Skills are plain Markdown files copied to .claude/skills/{openspec,beads}/SKILL.md in your project. They ship inside the Hangar package — no network required.

CLI Flags

hangar [project_path] [options]

positional:
  project_path              Project directory (default: auto-discover)

options:
  -p, --port PORT           Server port (default: 8000)
  --host HOST               Server host (default: 127.0.0.1)
  --dev                     Dev mode with auto-reload
  --no-open                 Don't open browser on startup
  --install-skills [PATH]   Install agent skills and exit
  --no-install              Skip the skill installation wizard

Common usage:

# Start normally (auto-discover project, prompt to install skills)
hangar

# Explicit project path
hangar ~/projects/my-app

# Install skills to a specific project without starting the server
hangar --install-skills ~/projects/my-app

# Headless / CI mode (no browser, no wizard)
hangar --no-open --no-install

# Backend development with auto-reload
hangar --dev

The wizard writes a marker to ~/.config/hangar/no-prompt when you choose "don't ask again". Delete that file to re-enable the prompt.

See the Getting Started Guide for detailed setup, or the Greenfield Tutorial to build a project from scratch.

Architecture

Hangar is a thin orchestration layer. It doesn't replicate the logic of bd or openspec — it shells out to the real CLIs and presents their --json output visually.

Browser  <->  SvelteKit  <->  FastAPI  <->  bd / openspec / git CLIs
  UI           proxy          API            data sources
  xterm.js <----------WebSocket---------->  PTY (bash/agents)
  EventSource <-----------SSE------------>  watchfiles (live reactivity)

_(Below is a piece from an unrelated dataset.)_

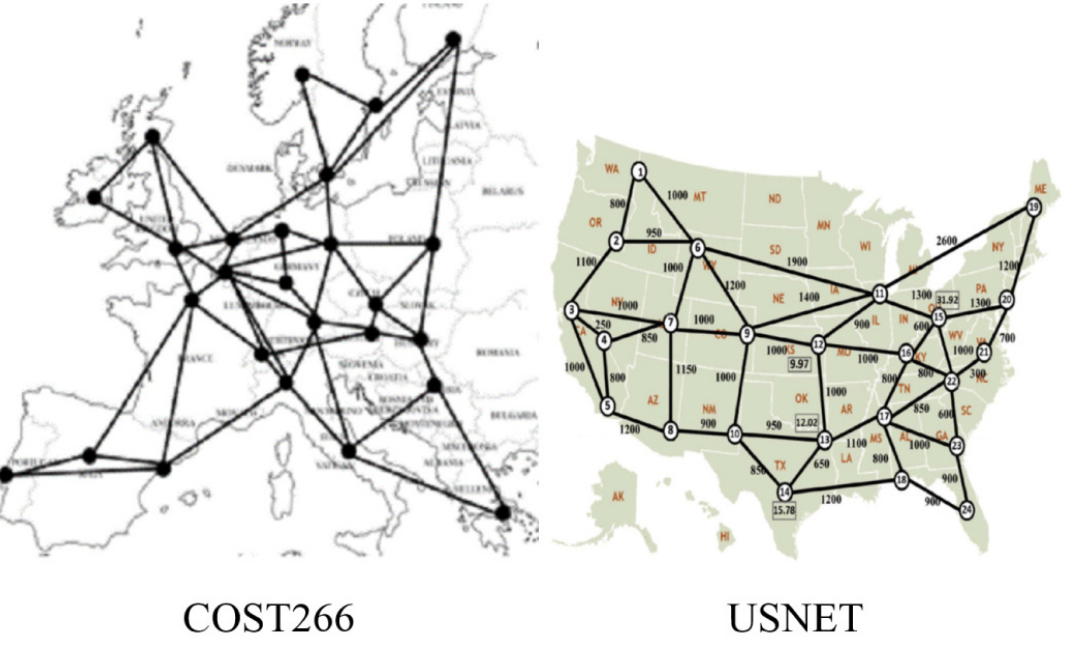
Figure 5. Euclidean (geographically accurate) COST-266 European and US NSF networks [7]. Note the additional links since the publication of the library: adapted from [25].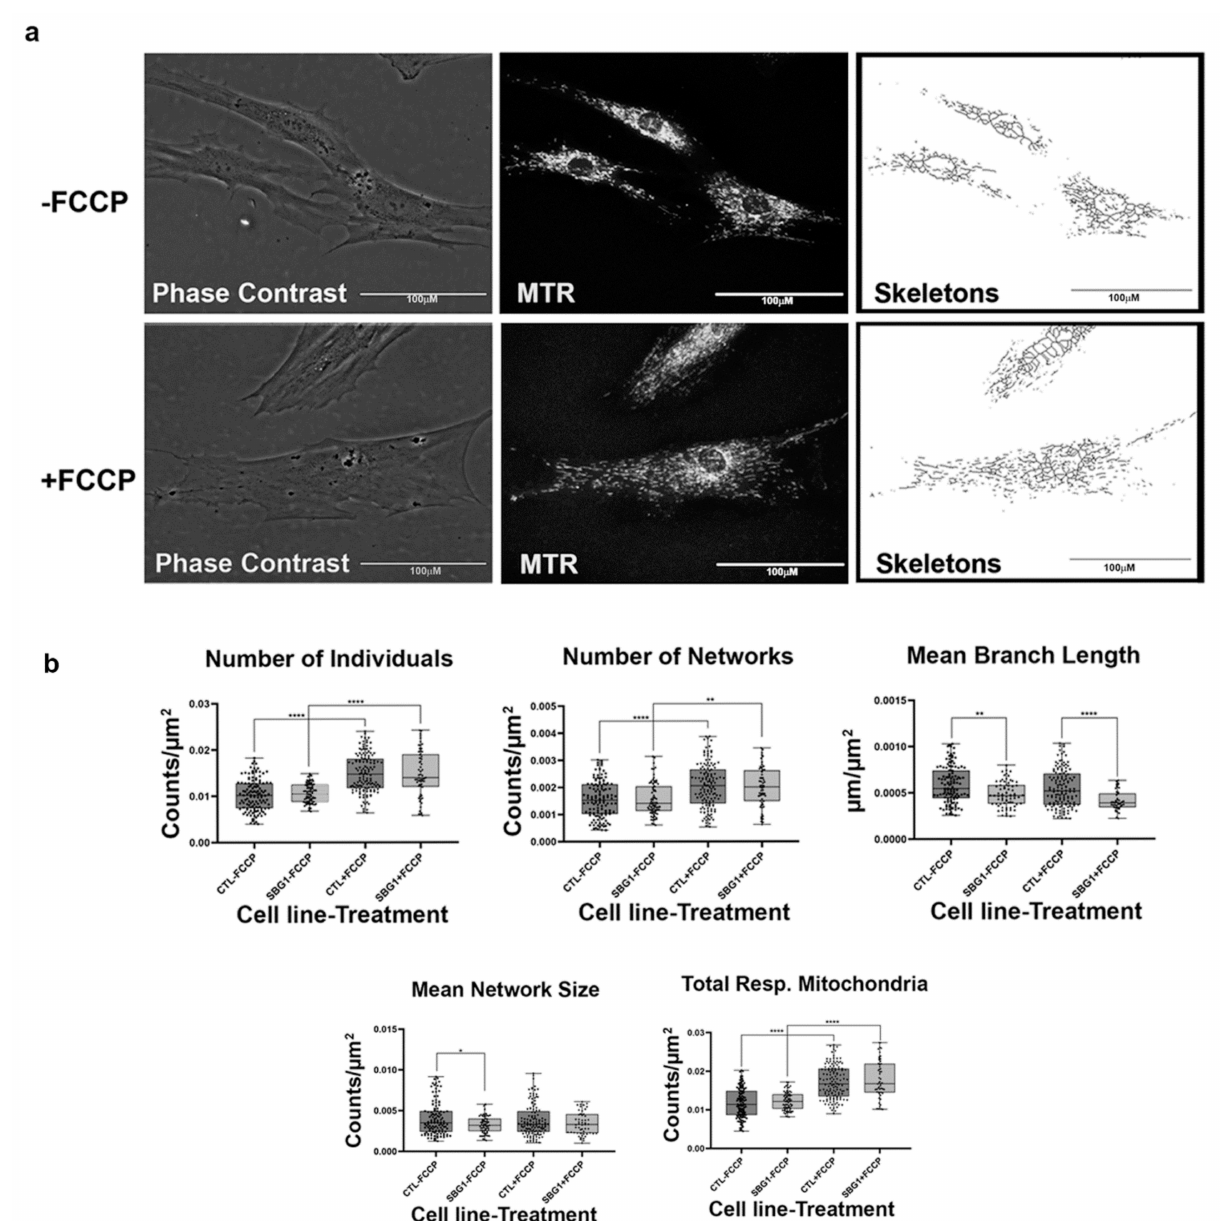
Figure 3. Mitochondrial morphology of SBG1 fibroblast in the absence and presence of FCCP. ( a ) Representative images of SBG1 fibroblast cell lines stained with MTR. The top images are phase contrast, RFP, and skeletonized images of SBG1 fibroblasts without FCCP treatment. The bottom images are phase contrast, RFP, and skeletonized images of SBG1 fibroblasts with FCCP treatment. ( b ) Although SBG1 cell lines have a comparable number of individual and networked mitochondria to control, the mitochondria in these lines are smaller. This is evident in the significant decrease in mean branch length and mean network size relative to control under basal conditions, without FCCP treatment. Treatment with FCCP resulted in mitochondrial fission, with SBG1 showing a response to FCCP similar to the healthy control. All data are representative of 10–14 images taken from three independent dishes per treatment group. The bars represent minimum and maximal values, and each black dot represents different data points. **** p < 0.0001, ** p < 0.01, * p < 0.05. Scale bar = 100 µ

The backend auto-discovers your project root by walking up from cwd looking for .beads/ or openspec/ directories.

Tech Stack

Layer Technology
Frontend SvelteKit (Svelte 5)
Terminal xterm.js with fit + web-links addons
Backend FastAPI (Python 3.12)
PTY Python pty + asyncio for terminal sessions
File Watcher watchfiles (Rust notify crate)
Graph Layout ELK.js
Task Management Beads (bd CLI)
Spec Management OpenSpec
Package Manager uv (Python), npm (Node)
Testing pytest (250 tests), vitest (48 tests), svelte-check

By the numbers: ~16,000 lines of code across 87 source files, 298 tests, 9 backend services, 12 frontend components.

Documentation

Document Description
Getting Started Installation, setup, first launch
Spec Wizard Guide AI-powered spec generation with review gates
Architecture System design, services, API endpoints
Embedded Terminal Terminal + live reactivity architecture
Project History Timeline, stats, close reasons, archive browsing
Agent Adapters Working with different CLI agents

Tutorials

Tutorial Description
Greenfield Build a project from scratch using the full Hangar workflow
Brownfield Add Hangar to an existing codebase

Known Limitations

  • Single-user — Designed for single-developer use. No authentication or concurrent access handling.
  • No rate limiting — For local development this is fine; for shared deployments, add a reverse proxy.